Citi to Keep Bilking Customers Despite New Regulations
When Congress passed rules to reign in the most usurious of credit card practices, many Americans cheered. When Congress moved up the deadline for companies to comply with the rules because credit card issuers began raising rates in an effort to squeeze as much cash out of strapped Americans before the government started regulating their greed, Americans breathed a collective sigh of relief.
But just as if given enough monkeys, typewriters and time, one will get Shakespeare, give the credit card companies enough lawyers, money and contempt for their customers, and they’ll find a way to avoid regulation.

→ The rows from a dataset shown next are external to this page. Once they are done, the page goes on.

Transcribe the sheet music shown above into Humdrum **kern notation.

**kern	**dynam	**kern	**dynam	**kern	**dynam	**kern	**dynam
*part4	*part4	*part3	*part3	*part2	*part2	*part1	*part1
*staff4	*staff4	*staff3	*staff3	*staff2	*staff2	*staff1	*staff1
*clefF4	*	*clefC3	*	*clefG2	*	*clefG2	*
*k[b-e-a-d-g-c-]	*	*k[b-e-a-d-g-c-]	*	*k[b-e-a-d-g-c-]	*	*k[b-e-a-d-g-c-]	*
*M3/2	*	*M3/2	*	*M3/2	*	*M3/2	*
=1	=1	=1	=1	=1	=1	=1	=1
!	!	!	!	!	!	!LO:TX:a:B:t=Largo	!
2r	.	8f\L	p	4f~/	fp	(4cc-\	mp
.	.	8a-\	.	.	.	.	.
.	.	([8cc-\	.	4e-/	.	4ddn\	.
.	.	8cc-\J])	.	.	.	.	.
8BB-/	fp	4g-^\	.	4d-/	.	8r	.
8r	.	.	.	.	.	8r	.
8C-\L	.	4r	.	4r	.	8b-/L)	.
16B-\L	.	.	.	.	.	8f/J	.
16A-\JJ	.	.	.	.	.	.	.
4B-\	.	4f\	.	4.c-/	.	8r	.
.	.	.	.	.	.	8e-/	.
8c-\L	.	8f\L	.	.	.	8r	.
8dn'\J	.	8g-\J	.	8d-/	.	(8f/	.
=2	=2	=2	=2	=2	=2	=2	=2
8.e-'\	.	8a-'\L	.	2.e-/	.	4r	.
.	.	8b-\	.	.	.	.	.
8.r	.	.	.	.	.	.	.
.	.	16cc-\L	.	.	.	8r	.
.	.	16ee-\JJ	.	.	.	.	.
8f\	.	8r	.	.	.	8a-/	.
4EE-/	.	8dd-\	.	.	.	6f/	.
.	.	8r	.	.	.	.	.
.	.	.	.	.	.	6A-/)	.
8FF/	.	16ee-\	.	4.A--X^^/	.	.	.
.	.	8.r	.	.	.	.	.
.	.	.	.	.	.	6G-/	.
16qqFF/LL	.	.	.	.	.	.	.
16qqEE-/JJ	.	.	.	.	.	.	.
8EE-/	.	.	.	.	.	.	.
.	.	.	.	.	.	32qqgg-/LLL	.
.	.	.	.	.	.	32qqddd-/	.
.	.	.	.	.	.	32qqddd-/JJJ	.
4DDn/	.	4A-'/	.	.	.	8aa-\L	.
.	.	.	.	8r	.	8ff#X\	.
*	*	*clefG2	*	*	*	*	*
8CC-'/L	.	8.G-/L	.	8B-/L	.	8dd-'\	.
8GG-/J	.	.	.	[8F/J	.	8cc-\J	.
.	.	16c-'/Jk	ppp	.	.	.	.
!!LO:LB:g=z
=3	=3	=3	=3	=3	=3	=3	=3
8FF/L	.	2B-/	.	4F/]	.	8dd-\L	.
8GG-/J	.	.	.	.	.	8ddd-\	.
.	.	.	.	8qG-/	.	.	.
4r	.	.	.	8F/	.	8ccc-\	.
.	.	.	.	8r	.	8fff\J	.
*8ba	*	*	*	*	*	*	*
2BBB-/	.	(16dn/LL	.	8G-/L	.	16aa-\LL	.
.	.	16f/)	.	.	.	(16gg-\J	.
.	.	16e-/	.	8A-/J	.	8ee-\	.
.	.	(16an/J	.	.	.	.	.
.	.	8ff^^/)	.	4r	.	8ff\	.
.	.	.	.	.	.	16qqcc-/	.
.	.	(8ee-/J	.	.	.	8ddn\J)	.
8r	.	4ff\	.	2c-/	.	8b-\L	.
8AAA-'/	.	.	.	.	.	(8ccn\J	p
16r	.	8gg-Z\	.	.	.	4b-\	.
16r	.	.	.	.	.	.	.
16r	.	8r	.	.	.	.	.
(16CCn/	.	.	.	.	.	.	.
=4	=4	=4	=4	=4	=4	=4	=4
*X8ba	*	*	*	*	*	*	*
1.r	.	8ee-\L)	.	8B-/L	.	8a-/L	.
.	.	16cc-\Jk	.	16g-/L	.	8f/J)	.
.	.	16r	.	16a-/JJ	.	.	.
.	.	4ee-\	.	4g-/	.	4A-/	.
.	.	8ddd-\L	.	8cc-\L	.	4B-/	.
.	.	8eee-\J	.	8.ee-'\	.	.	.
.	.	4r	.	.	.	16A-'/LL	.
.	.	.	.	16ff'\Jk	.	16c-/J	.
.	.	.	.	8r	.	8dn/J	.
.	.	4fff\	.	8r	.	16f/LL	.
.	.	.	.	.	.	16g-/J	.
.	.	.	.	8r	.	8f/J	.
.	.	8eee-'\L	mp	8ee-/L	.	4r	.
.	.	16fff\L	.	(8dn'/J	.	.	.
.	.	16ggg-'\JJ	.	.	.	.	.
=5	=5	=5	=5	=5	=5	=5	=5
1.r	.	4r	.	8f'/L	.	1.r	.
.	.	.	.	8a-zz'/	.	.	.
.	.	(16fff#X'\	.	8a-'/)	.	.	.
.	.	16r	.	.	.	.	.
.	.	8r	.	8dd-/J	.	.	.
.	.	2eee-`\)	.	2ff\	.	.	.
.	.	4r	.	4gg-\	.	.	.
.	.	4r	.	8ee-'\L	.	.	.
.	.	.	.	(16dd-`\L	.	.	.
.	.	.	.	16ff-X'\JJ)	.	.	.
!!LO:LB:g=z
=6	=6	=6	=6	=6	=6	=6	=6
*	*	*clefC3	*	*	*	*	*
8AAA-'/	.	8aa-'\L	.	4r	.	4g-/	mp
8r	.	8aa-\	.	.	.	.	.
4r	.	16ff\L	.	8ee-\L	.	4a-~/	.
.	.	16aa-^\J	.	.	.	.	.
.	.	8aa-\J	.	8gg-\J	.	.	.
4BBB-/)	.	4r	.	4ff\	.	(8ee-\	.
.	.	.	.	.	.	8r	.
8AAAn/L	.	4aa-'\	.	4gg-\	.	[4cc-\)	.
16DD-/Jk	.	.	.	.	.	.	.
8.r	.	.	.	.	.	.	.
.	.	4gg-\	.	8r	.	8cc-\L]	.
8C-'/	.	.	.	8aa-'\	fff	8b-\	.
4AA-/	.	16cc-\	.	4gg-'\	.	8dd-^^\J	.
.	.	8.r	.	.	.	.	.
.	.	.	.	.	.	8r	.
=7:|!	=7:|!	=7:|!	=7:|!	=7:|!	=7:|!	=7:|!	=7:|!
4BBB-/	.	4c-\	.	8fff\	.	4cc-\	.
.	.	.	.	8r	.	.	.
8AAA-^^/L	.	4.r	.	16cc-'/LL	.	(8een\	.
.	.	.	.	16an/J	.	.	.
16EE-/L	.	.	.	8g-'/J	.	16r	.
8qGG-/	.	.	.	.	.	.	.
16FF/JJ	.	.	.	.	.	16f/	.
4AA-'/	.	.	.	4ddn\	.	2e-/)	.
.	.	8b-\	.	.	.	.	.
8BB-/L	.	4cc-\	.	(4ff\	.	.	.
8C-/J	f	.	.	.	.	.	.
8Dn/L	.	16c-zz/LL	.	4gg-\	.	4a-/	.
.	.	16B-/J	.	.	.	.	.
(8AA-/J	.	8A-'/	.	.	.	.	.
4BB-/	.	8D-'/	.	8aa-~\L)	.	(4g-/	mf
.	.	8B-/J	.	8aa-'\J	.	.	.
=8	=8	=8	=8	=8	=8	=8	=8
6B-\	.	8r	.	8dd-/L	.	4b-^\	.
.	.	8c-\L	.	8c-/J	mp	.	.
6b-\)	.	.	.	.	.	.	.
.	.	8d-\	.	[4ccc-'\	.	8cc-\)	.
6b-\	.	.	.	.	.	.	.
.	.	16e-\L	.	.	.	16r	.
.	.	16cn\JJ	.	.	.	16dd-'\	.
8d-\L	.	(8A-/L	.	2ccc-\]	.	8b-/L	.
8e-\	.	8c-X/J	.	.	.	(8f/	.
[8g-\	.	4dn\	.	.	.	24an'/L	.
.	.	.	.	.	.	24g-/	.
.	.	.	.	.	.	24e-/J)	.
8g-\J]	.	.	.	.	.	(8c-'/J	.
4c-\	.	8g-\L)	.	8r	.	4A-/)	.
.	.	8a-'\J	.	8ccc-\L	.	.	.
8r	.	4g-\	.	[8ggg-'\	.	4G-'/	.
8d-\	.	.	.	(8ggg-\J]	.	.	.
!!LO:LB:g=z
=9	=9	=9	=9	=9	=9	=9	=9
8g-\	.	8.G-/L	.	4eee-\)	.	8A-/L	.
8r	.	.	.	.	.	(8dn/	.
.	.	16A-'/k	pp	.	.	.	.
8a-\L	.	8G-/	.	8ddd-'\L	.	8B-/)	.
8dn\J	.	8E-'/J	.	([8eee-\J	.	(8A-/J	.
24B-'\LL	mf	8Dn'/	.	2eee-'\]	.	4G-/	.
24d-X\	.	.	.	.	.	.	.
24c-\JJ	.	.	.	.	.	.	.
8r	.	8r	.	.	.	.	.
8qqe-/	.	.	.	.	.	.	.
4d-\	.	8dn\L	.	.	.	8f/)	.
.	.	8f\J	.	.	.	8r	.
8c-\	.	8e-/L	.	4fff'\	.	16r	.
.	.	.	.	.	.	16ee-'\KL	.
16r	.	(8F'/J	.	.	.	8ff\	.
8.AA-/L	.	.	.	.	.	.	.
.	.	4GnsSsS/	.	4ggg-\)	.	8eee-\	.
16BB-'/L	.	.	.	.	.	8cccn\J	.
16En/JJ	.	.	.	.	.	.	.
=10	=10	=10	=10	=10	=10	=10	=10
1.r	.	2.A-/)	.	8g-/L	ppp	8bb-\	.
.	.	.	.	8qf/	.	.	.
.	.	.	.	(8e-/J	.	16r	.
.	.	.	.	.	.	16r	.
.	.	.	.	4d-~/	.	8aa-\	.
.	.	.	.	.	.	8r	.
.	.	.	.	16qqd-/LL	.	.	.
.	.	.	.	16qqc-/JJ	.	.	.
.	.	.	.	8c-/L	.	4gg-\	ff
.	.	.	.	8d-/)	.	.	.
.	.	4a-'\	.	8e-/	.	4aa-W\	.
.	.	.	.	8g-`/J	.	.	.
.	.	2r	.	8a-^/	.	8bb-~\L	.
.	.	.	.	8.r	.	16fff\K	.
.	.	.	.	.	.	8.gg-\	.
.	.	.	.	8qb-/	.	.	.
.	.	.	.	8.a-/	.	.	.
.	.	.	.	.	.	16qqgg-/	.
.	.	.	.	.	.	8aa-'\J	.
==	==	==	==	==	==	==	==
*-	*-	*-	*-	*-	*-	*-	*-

At the forefront, as James Kwak reports, is Citi. Since they will soon no longer be allowed to raise interest rates immediately, permanently or for no reason, Citi is raising its rates for all customers to its bad-creditor rate of nearly 30 percent. Customers who had been paying lower rates will be made eligible for a “program” that lowers the standard interest rate back down to the rate they were paying, but if they miss a payment, the rate shoots up immediately and retroactively — one of the very things the new credit card regulations were designed to prevent. In Citi’s case, since it’s a “program” rather than a rate, they think it’s legal, and that it will allow them to continue their current interest rate games despite regulations designed to stop them.
Oh, and Citi’s clear about one other thing: As a customer, your only two options are to play along or to pay off your balance, cancel the card and try your luck elsewhere (not that you’re likely to have any). It’s kind of a twofer: Citi can show its contempt for the law and its customers, all in one fell swoop.